Well, that is your journey and mine.
“Here I am, Husayn,” can mean so many things in a world that is soaked in the blood of injustice. It can mean that I will bear witness to what I think is true, what I think is just, what I think is good, even if it means I will have to give up my own life. I will fight the Yazids of the world on behalf of the poor even if the odds are 30,000 to 72. Insha-Allah.
The victory is that the response to the call will not end. Arbaeen is the symbol of the path toward redemption for our world. What I learned is that I don’t lead it. The West will not lead this. The rich will not lead this. Empires will not lead this. It will be led by those who the so-called powers of this world ignore, suppress and distort.
A popular phrase is “Every day is Ashura and every place is Karbala.” Ashura is the day Imam Husayn (alahi s-salaam) and his companions were brutally murdered. Karbala is the place. Every day is Ashura and every place is Karbala means that every day we are called to take notice of our moral compass. To reset it. To recommit to it.
I discovered that my understanding of Jesus is not unlike that of Husayn. They are brothers. In fact, Shias believe that on the last day, the Imam Mahdi will return with Jesus. They are on the same team. They have the same goals. They live in the same love.
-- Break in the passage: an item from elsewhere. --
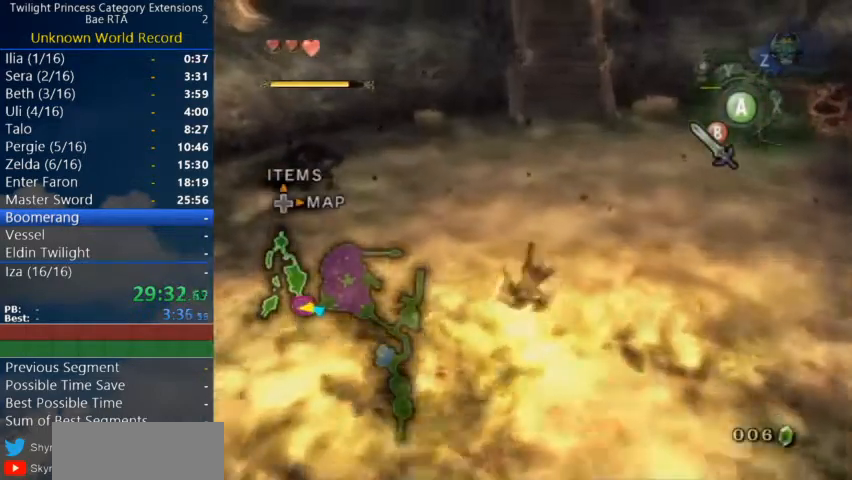
{"buttons": ["A"], "left_stick": "up", "right_stick": "center", "events": [[133, "A", "up"], [267, "left_stick", "up"], [433, "A", "down"]]}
Finally, this experience was joy. The story of Karbala is a tragedy, but it is a story of joy. It is as our guide, Maulana Baig, said, a gift wrapped in grief. Mourning leads as it always must, to joy. The ultimate victor is not Yazid and his minions who make the world suffer. The ultimate victor is Husayn who lives in each of us, and who summons the world to love.
For that I am eternally grateful.
The people of Iraq have given me a glimpse of what that love looks like.